* _Problems to work on_:
1. Transcribe the Cullaton Lake text from "In an interview" up to and including "Royex Gold Corp.".
2. Summarize the Cullaton Lake text in two sentences.

* _Excerpted text_:
That “place,” Cullaton Lake, is isolated. By air (the only way to bring in workers, machinery, and equipment), Cullaton is 640 km north of Thompson, Man., and 400 km northwest of Churchill. In the dead of winter at sub-zero temperatures and with blizzards grounding airplanes for a week or more, technical experts weren’t exactly lining up for a chance to freeze at Cullaton Lake. Only big bucks could entice them north, and that was money the operation sorely needed to pay down debt and keep the operation running.
Meanwhile, the price of gold was slipping while the cost of diesel fuel, to run the mine generator and all the equipment, was soaring. By early 1982, Harbinson was casting about for help. He found it in the form of a wholly-owned subsidiary of Campbell Resources. The Campbell company took over the responsibility of running the mine in mid-1982; and by September of that year, most of the glitches in the mill had been resolved.
In fact, by that fall, Campbell President Richard Lister could confidently state that, because the grade was running at about half an ounce per ton, “with a mine like Cullaton, you don’t have to worry about the price of gold every morning.”
Unfortunately, Cullaton Lake was subject not only to the laws of the physical universe and economics but also to Murphy’s Law, and, apparently, all its subsections and clauses. So the price of gold fell, and fell some more. It bottomed at less than $300(us) an ounce. Campbell struggled gamely to make a profit. In September, 1983, after its first full year of production, Cullaton posted net income of $1.6 million. The company also found a new area of mineralization nearby. But as promising as the new Shear Lake zone seemed, it couldn’t save the mine. At slightly better than 0.2 oz, the grade was too low to profitably mine the material.
In an interview with The Northern Miner Magazine, Lister said the mill problems were overcome fairly quickly. Falling gold prices and difficulty in delineating the orebody finally did it in. “It was an uphill economic battle all the way,” he said.
In July, 1984, Campbell transferred to Royex its management contracts with Cullaton Lake. Earlier, it had exchanged its 5.6 million Cullaton common shares for 3.2 million shares of Royex. So by 1984, Campbell had effectively washed its hands of Cullaton Lake, turning it over to the newly-formed Royex Gold Corp.
Royex President Peter Steen finally put Cullaton out of its misery in 1985, declaring that “the operating criterion for low-cost production could not be readily achieved.”
Officially, Cullaton was in commercial production from January, 1983, to August, 1985, although the operation was yielding gold as early as October, 1981. In its first year of operation to Sept 30, 1982, the B zone yielded 15,749 oz of gold. In 1983, it produced 34,998 oz and in 1984 a furthe
r 27,875 oz. Through those three years of production, average mill recoveries improved to 92.9% from the first year’s recoveries of 80%. Mill head grades declined to 0.33 oz gold per ton from 0.42 oz over the same period. In July, 1984 the B zone operation was put on care and maintenance.
And although an attempt was made to mine Shear Lake, it too proved costly. From a study done in 1984, Shear Lake had proven, probable, and drill-indicated reserves of about one million tons grading 0.21 oz gold per ton. There was talk of pre-concentrating the ore, but those plans were shelved. According to a 1985 prospectus, which cited a study by an independent mining engineer who used a cutoff grade of 0.2 oz gold per ton and a minimum mining width of 5 ft, the reserves were as follows: crown pillar, 41,048 tons averaging 0.29 oz; proven, 185,371 tons averaging 0.30 oz; probable, 125,442 tons averaging 0.32 oz; and possible, 107,044 tons averaging 0.25.
The Cullaton Lake story may yet have a happy ending. Says Steen: “I think that the area’s real potential is in exploration. There’s a lot of gold in that area. If that property were down in Arizona, it would be one big open pit.”
Royex has clung to its 24,000-acre tract of Cullaton Lake land, and Steen says that once the company has cash flow available to spend on the area, exploration will begin.

* _Excerpted data_:
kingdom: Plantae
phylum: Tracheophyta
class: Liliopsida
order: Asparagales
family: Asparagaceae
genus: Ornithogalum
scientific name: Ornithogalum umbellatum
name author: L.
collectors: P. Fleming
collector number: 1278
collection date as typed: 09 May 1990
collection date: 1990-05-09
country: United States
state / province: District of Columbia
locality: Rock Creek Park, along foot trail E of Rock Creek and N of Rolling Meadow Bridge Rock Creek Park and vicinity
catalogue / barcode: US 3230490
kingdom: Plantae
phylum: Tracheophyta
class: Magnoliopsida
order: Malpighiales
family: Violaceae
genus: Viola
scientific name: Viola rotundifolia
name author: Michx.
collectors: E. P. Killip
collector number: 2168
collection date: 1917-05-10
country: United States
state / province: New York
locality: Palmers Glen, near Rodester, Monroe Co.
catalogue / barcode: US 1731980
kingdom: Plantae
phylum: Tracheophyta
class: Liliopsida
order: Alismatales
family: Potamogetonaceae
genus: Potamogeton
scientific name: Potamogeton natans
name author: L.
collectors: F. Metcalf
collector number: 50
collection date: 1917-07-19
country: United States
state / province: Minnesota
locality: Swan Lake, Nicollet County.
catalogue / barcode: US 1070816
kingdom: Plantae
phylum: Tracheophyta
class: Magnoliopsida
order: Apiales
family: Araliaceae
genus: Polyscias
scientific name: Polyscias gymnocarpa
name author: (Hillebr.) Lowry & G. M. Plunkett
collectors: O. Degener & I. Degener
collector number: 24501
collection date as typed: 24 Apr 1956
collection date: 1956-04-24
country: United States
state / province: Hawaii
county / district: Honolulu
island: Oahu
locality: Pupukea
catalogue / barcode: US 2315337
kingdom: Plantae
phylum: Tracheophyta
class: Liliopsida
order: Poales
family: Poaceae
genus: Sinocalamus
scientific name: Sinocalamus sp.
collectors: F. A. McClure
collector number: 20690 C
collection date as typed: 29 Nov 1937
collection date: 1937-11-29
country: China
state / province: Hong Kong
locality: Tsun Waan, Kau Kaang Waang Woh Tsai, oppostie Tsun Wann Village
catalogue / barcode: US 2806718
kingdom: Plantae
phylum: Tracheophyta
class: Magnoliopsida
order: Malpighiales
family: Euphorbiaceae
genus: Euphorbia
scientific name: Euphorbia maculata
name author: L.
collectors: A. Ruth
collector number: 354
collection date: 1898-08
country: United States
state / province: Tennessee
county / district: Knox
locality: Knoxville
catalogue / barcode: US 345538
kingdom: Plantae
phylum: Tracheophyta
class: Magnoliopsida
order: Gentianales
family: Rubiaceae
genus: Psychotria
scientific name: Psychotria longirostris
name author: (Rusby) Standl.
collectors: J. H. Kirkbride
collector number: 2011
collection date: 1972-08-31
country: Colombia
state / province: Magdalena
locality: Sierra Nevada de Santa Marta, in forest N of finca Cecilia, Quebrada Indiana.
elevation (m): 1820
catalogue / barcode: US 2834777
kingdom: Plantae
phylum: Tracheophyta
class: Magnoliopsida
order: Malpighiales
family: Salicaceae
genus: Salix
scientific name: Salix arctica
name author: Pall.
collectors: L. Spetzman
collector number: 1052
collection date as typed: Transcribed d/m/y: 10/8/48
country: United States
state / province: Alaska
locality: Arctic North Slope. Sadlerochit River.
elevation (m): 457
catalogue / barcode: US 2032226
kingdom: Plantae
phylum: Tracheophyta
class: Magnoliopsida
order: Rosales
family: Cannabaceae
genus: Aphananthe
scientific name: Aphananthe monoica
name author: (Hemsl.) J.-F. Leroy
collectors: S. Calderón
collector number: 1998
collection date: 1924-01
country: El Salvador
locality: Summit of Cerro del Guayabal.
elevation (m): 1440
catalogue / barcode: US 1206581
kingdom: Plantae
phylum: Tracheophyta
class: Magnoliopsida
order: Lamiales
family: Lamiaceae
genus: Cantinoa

* _Replies_:
1.
In an interview with The Northern Miner Magazine, Lister said the mill problems were overcome fairly quickly. Falling gold prices and difficulty in delineating the orebody finally did it in. “It was an uphill economic battle all the way,” he said.
In July, 1984, Campbell transferred to Royex its management contracts with Cullaton Lake. Earlier, it had exchanged its 5.6 million Cullaton common shares for 3.2 million shares of Royex. So by 1984, Campbell had effectively washed its hands of Cullaton Lake, turning it over to the newly-formed Royex Gold Corp.

2. Cullaton Lake, an isolated gold mine reachable only by air, struggled with costly labor, soaring diesel costs, falling gold prices and difficulty delineating the orebody, even after a Campbell Resources subsidiary took over running it in 1982. Campbell turned the mine over to Royex Gold Corp. in 1984, Royex President Peter Steen shut it down in 1985, and Royex has kept its 24,000-acre tract, planning to explore once it has cash flow to spend on the area.